Next, based on the flowchart shown in FIG. 4, the operation of the high-frequency interpolation device of this example, particularly the peak value detection / holding circuit 2 of FIG. 1, will be described.
As shown in FIG. 4, when the process starts, first, a variable n is initialized to “n = 1” (step S1), and three sampling values An-1, An, An + 1 of the digital audio signal are obtained. It is taken out (step S2).

  These three sampling values An-1, An, and An + 1 are compared, and it is determined whether or not the value An-1 = An and the value An> An + 1 (step S3).

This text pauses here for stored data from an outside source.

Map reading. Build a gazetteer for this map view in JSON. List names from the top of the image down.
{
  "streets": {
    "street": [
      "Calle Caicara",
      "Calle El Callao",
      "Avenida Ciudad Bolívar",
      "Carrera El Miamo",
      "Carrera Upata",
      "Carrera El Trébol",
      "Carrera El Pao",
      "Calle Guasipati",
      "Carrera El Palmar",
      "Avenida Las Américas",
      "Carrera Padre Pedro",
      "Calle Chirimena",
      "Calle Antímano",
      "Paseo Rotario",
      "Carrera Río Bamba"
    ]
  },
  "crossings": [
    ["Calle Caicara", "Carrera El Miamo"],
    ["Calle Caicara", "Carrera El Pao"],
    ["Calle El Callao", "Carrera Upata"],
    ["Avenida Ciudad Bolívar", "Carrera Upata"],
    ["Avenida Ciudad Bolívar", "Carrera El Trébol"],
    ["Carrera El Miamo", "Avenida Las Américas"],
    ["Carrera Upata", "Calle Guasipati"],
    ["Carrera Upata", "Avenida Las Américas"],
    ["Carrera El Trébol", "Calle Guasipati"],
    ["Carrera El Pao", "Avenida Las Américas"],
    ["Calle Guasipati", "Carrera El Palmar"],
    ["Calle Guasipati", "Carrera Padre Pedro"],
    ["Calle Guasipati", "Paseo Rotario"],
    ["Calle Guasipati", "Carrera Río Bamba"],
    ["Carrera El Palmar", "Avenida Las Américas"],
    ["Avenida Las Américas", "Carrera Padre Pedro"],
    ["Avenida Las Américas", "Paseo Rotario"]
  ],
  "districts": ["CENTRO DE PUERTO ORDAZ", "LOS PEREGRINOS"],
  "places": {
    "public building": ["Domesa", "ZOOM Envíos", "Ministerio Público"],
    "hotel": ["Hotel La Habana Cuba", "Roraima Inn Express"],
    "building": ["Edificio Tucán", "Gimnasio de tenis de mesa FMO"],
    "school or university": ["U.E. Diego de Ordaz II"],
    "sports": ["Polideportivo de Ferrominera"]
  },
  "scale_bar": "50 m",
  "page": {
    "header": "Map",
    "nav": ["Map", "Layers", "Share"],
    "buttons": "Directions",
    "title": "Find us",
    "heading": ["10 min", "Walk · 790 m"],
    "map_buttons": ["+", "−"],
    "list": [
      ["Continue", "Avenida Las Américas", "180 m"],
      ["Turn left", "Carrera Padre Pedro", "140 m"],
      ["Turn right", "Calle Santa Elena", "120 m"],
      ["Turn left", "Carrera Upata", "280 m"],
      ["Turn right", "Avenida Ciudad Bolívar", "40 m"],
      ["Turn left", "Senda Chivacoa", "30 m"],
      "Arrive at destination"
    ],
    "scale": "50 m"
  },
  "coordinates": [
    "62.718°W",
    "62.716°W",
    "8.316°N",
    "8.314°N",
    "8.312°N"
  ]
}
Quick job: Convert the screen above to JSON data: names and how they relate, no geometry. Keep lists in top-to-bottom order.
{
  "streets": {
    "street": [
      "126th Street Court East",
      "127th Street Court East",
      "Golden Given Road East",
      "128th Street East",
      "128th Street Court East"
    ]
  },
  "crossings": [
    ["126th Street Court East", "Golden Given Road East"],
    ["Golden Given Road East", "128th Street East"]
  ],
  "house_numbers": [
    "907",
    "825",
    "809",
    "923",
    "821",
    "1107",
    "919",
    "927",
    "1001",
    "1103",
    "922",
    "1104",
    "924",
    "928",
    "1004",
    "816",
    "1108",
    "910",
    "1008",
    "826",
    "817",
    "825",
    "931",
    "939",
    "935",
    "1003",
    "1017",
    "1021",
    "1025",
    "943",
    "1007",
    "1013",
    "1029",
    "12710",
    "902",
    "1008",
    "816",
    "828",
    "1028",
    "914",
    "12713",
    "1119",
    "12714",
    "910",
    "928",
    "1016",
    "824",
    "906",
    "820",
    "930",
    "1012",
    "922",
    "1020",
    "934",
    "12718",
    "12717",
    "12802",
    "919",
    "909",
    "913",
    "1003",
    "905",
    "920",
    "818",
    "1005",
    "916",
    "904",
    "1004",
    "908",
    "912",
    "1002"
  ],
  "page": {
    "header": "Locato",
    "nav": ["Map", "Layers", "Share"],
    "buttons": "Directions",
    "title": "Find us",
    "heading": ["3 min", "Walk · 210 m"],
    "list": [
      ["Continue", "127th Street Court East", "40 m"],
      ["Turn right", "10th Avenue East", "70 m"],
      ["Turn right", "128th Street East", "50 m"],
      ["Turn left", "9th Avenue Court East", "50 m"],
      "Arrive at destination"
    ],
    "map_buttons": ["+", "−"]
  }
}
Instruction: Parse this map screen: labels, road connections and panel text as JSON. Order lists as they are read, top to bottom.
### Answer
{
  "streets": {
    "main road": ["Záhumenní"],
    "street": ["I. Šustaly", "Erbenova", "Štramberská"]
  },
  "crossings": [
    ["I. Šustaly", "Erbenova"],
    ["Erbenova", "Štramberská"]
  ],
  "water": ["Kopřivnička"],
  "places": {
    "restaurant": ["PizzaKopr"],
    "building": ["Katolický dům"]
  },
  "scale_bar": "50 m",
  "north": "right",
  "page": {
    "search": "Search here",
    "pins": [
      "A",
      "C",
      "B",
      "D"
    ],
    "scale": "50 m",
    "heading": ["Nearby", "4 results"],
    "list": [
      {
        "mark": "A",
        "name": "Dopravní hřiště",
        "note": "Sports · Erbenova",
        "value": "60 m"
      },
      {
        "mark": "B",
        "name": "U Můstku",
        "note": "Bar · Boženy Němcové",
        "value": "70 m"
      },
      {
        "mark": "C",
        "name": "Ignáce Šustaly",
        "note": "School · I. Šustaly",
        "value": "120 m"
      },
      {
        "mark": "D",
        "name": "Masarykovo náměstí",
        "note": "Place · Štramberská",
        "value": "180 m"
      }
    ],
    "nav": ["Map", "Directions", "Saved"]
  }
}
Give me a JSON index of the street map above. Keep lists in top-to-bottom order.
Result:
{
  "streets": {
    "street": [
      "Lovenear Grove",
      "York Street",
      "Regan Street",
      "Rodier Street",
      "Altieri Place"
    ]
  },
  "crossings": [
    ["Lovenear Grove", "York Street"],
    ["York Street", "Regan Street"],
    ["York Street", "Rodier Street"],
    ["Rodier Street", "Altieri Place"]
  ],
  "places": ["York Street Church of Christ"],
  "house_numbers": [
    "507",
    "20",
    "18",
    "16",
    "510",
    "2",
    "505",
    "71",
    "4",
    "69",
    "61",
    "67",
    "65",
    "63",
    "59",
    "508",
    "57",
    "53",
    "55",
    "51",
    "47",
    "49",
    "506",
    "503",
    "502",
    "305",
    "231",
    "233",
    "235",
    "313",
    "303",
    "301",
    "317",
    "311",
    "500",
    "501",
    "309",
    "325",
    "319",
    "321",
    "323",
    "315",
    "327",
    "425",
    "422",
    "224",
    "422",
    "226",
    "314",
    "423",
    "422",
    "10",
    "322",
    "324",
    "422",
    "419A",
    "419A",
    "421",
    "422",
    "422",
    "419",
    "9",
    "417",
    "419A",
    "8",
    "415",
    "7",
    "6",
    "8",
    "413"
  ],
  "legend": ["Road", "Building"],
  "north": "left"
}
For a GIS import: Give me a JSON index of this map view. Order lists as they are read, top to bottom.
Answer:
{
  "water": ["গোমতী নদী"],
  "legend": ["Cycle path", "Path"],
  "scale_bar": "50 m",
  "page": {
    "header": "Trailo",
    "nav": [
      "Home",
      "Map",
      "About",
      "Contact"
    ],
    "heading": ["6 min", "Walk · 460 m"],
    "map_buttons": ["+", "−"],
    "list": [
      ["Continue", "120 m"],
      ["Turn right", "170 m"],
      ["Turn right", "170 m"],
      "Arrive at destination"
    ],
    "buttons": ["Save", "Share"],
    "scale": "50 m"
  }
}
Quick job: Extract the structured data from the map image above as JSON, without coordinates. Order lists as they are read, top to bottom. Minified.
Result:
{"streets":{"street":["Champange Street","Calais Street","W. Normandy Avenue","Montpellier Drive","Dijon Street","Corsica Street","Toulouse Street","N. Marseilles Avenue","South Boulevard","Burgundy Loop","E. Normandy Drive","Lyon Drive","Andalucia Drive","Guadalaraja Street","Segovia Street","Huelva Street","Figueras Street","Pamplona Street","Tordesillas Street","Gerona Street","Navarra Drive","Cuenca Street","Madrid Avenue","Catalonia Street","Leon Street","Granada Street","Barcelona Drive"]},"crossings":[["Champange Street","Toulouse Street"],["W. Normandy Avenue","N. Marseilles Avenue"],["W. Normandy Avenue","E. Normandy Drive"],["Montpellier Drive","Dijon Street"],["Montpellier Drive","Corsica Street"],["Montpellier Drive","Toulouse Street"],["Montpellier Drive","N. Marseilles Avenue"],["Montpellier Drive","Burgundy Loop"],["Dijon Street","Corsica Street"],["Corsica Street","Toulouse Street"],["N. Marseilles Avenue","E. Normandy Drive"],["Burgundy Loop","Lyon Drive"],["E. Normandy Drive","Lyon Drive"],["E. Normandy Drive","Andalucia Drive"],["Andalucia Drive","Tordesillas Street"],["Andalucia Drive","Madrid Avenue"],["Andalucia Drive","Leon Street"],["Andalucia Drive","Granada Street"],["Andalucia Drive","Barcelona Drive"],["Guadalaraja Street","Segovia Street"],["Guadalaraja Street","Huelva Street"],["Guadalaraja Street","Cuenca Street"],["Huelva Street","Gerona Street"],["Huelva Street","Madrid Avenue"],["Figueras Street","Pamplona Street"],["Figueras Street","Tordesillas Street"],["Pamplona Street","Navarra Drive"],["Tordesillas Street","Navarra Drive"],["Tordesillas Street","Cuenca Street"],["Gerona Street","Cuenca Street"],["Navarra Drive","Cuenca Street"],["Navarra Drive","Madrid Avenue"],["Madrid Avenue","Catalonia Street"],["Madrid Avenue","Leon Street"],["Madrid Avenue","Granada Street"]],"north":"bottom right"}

If the determination in this determination step S3 is Yes, then the value An is taken out as a peak value (step S4). When the value An-1 = An and the value An> An + 1 is not satisfied (No) in the determination step S3, that is, when An-1 ≠ An or the value An <An + 1, the value An-1 <An. And it is judged whether or not the value An> An + 1 (step S5). If the determination in this determination step S5 is Yes, the process similarly proceeds to step S4, and the value An is extracted as the peak value. In this way, the peak value of the original signal is detected and held.

  That is, if An satisfies one of the relationships between the determination step S3 and the determination step S5, that is, if the sampling value of the original signal satisfies the relationship shown in FIG. The value An is held. On the other hand, if it is determined that An does not satisfy any of the relationship between the determination step S3 and the determination step S5 (No), n is set to n + 1 and the process returns to step S2 (step S6). In this way, the process of detecting and holding the peak value of the original signal is repeatedly performed every sampling period of the digital audio signal.

  FIG. 6 shows another example of the flowchart. In this example, after step S2, three sampling values An-1, An, and An + 1 are compared, and it is determined whether or not the value An-1> An (step S3 '). If it is determined No in this determination step S3 ′, it is subsequently determined whether or not the value An> An + 1 (step S5 ′). If it is determined Yes in the determination step S5 ', the value An is extracted as a peak value (step S4).

  Also in this case, if the sampling value of the original signal satisfies the relationship shown in FIG. 5A or 5B, the value An when the peak occurs is held. On the other hand, when it is determined Yes in the determination step S3 ′ or when it is determined No in the determination step S5 ′, n is set to n + 1 and the process returns to the step S2 (step S6). In this way, the process of detecting and holding the peak value of the original signal is repeatedly performed every sampling period of the digital audio signal.

  As described above, in the configuration of this example, the peak value detection holding circuit 2 can be realized only by a simple comparison process, and such a peak value detection is performed with a reduced burden on the processing circuit (CPU). Can be implemented. As a result, for example, in a device with video display, it is possible to perform high-frequency signal interpolation according to the present invention together with processing for video display.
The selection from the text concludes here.